Graphframes Pyspark route compaction

36 views Asked by At

In pyspark given a directed graph structure represented by a nodes and edges dataframes how can i compact routes. Given certain nodes that can be sources and certain nodes that can be a route destination I want to apply route compaction so that if there is a route with multiple hops/edges I will have just one hop/edge between the source and destination nodes in the path. For example, given a->b->c->d The generated graph (compacted edges) will include just the edge between a->d

Graphframes provides Motif find, but It will require multiple runs with different depths, and the. Connecting the found sources to destinations found, which is not efficient at all. What other options are there?

I know that in Neo4j it is possible with route projection.

1

There are 1 answers

0
user238607 On

You can possibly use

networkx's Edmond's algorithm to find minimum spanning arborescence rooted at a particular root in a given directed graph.

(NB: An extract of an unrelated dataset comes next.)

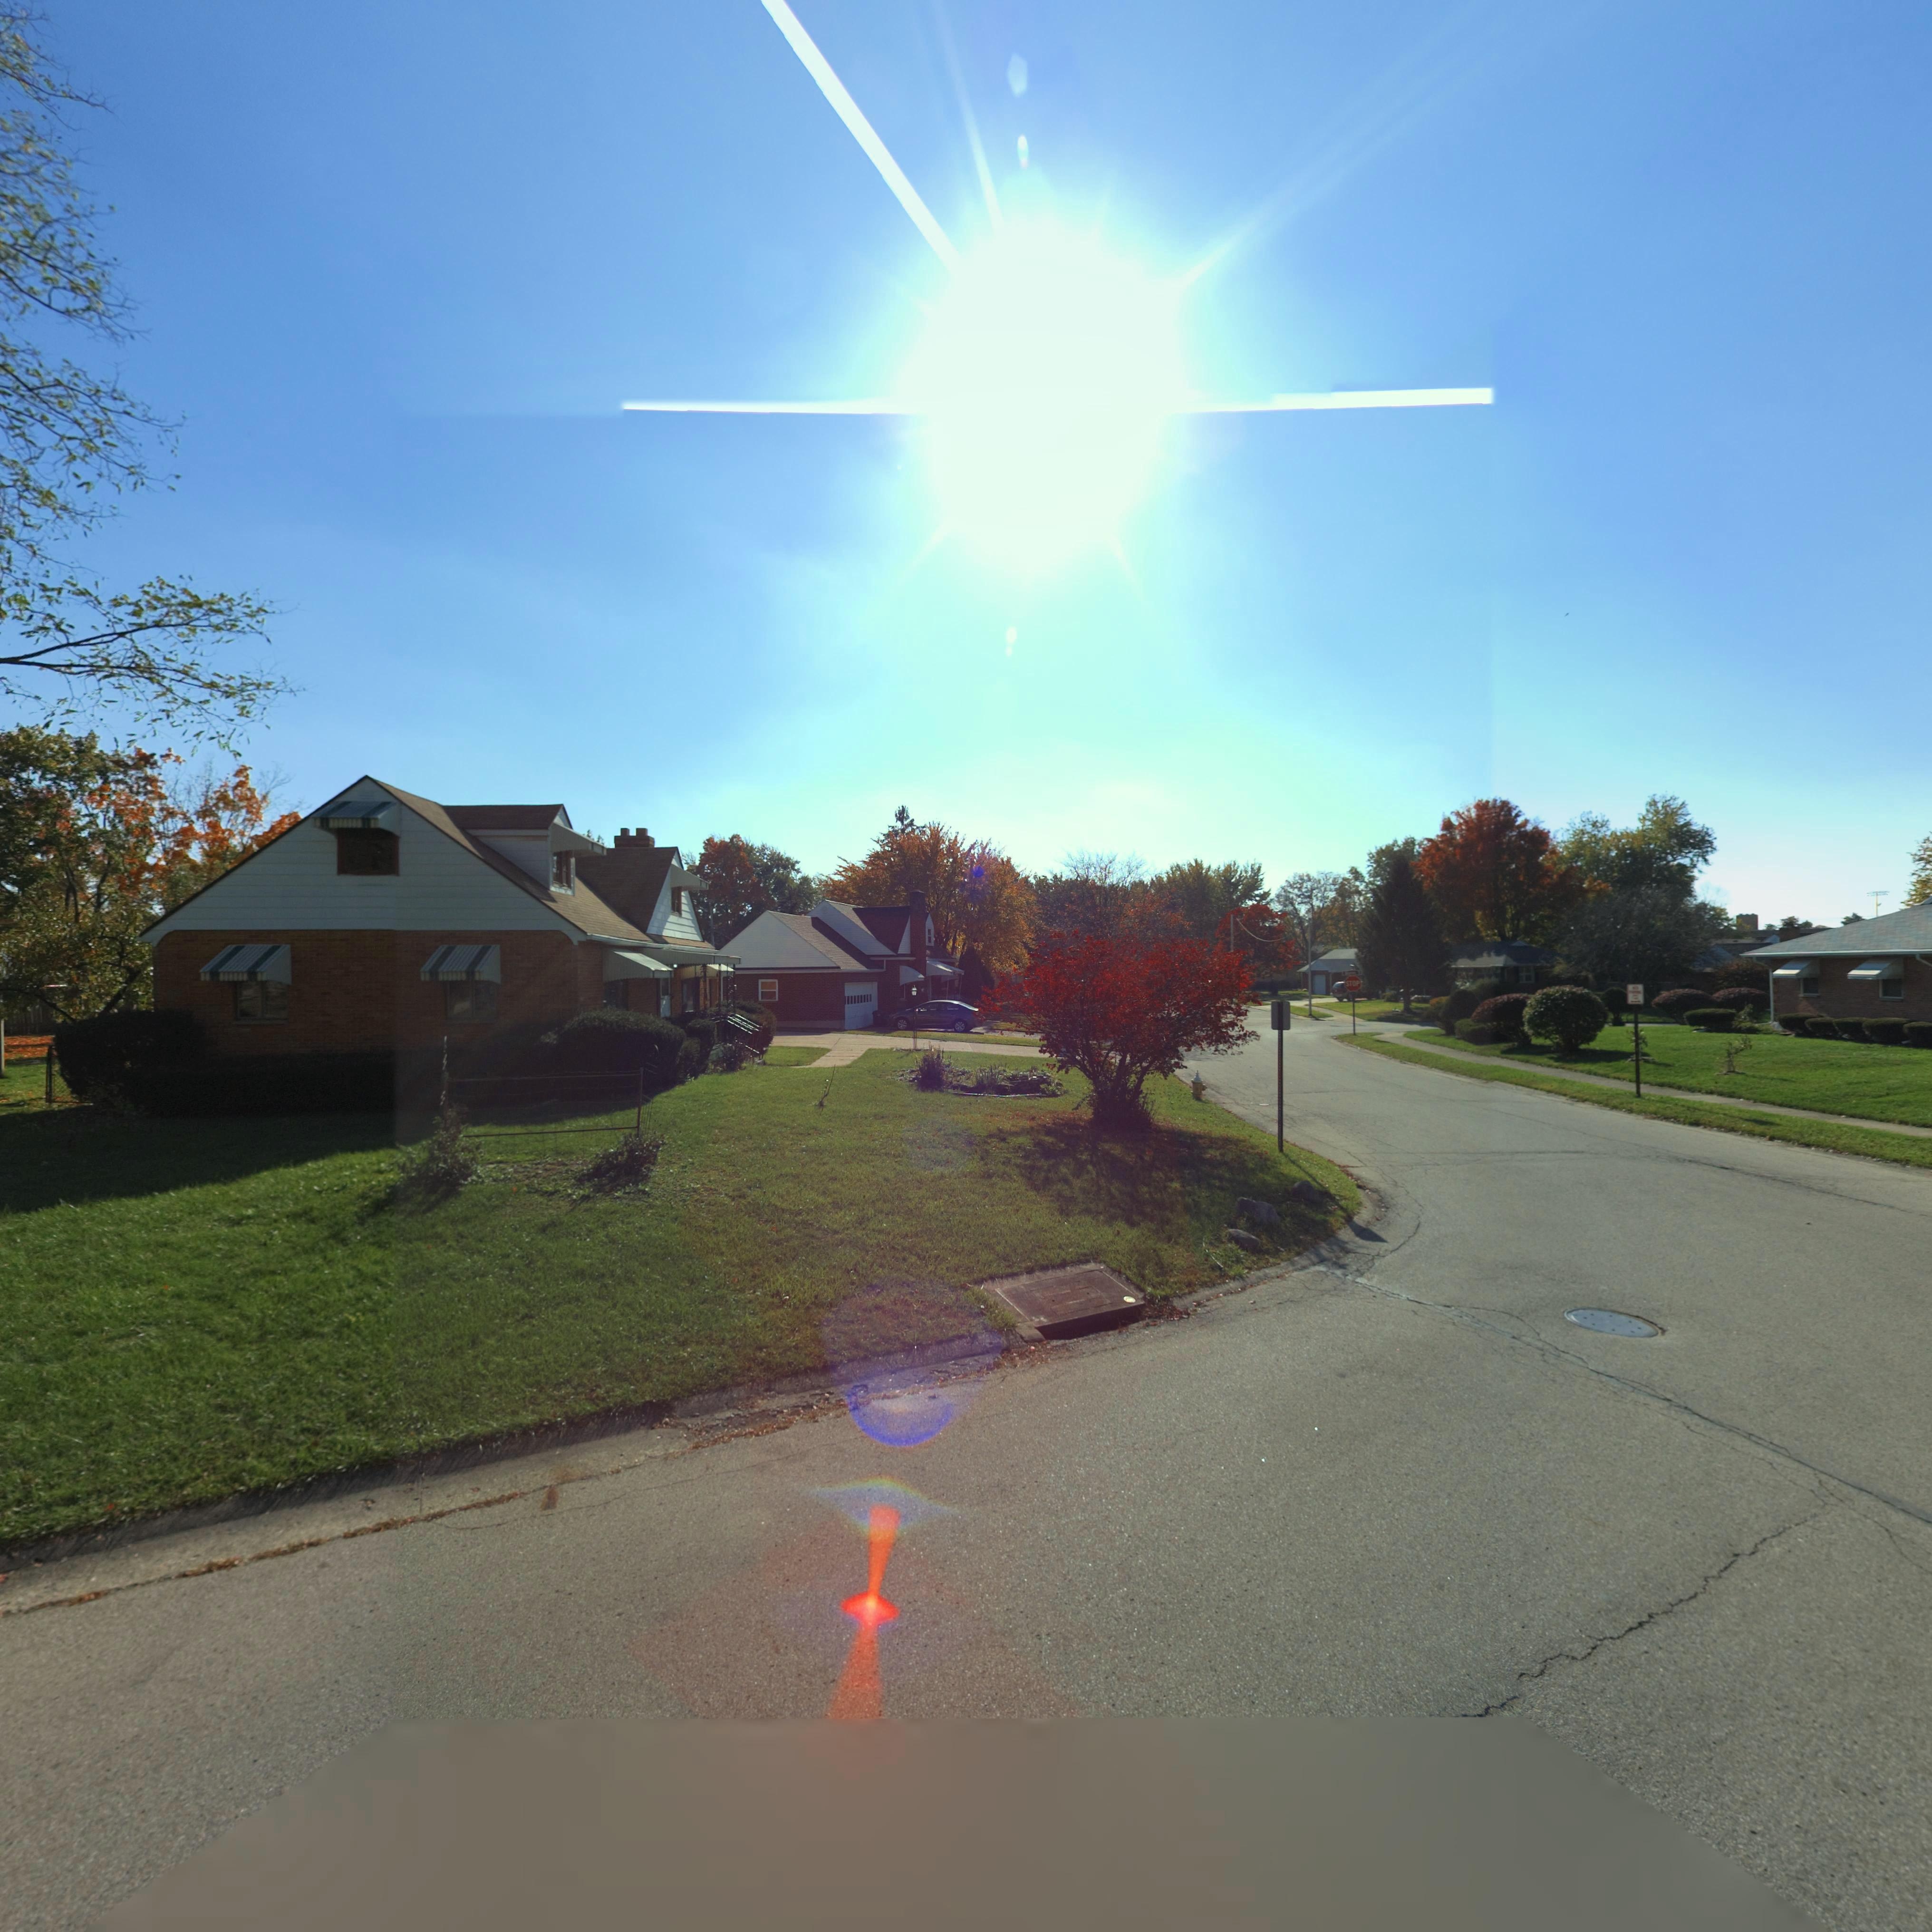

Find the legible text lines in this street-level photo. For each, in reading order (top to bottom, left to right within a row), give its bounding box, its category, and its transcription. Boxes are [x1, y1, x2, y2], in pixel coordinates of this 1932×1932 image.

[1345, 980, 1361, 986] None: STOP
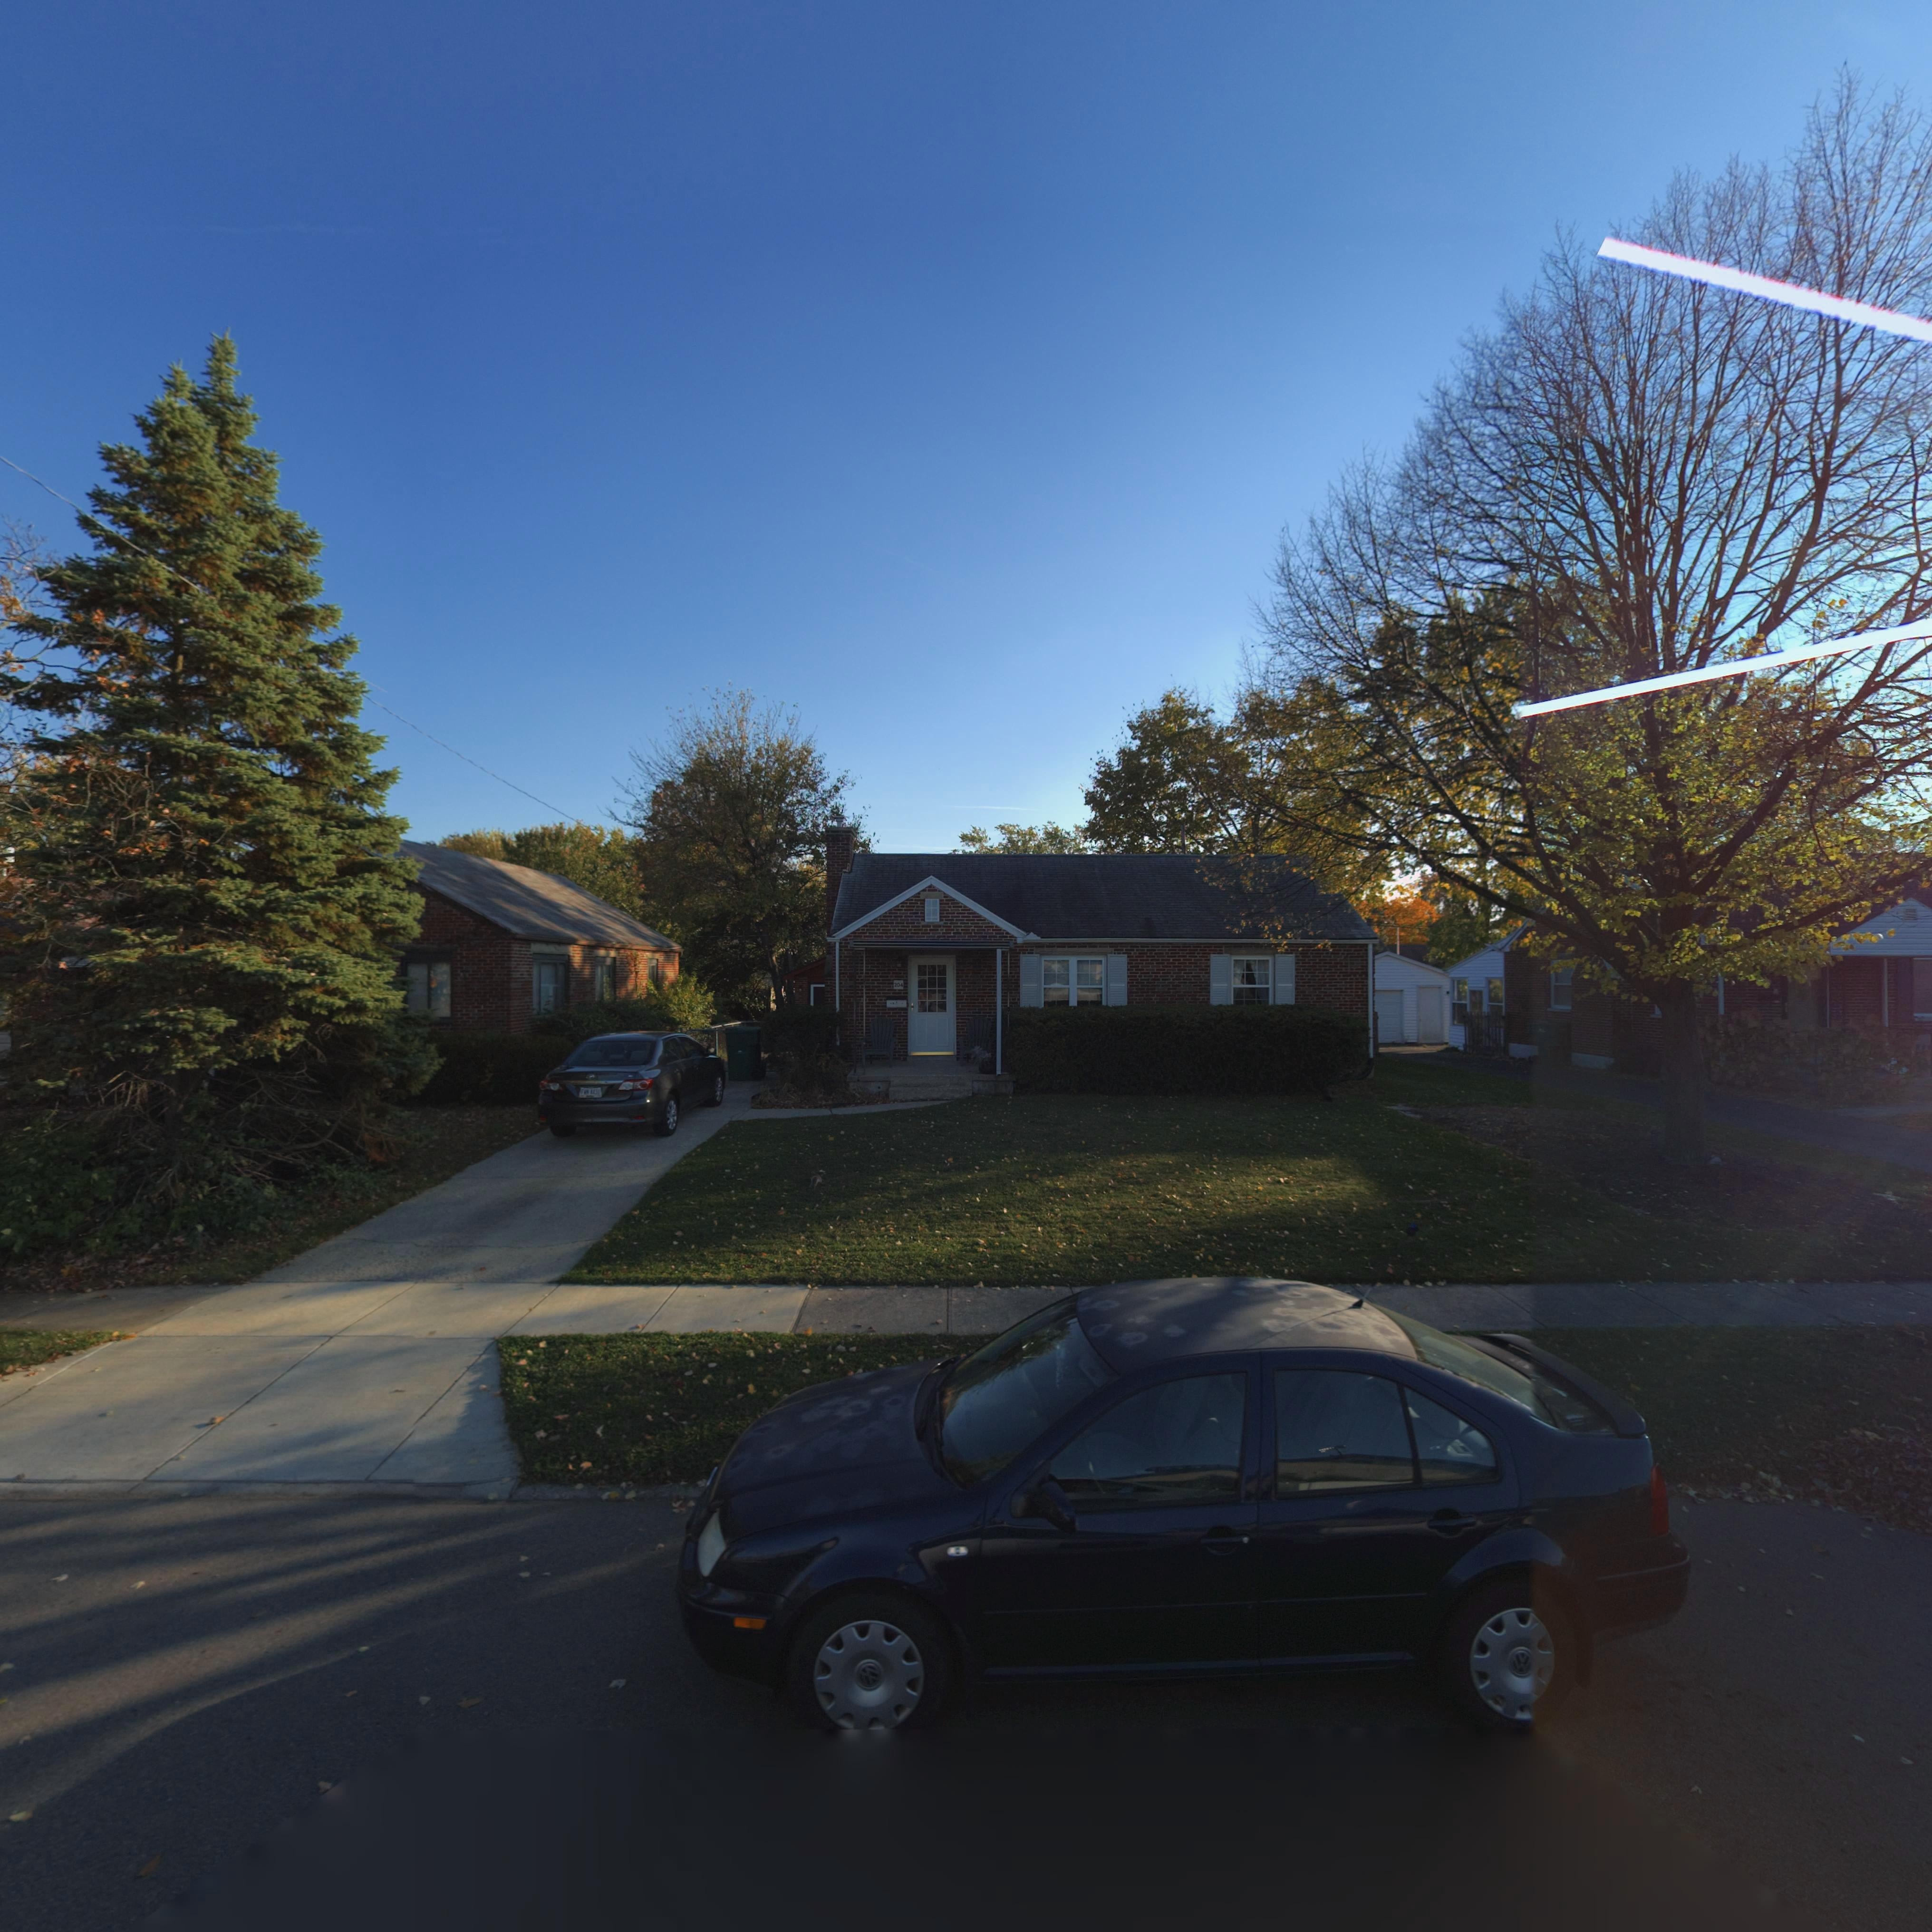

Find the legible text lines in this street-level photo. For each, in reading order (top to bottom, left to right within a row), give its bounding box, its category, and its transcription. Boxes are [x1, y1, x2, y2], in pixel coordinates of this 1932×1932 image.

https://networkx.org/documentation/stable/reference/algorithms/generated/networkx.algorithms.tree.branchings.Edmonds.html

In graph theory, an arborescence is a directed graph having a distinguished vertex u (called the root) such that, for any other vertex v, there is exactly one directed path from u to v.

In graph theory, Edmonds' algorithm or Chu–Liu/Edmonds' algorithm is an algorithm for finding a spanning arborescence of minimum weight (sometimes called an optimum branching). It is the directed analog of the minimum spanning tree problem.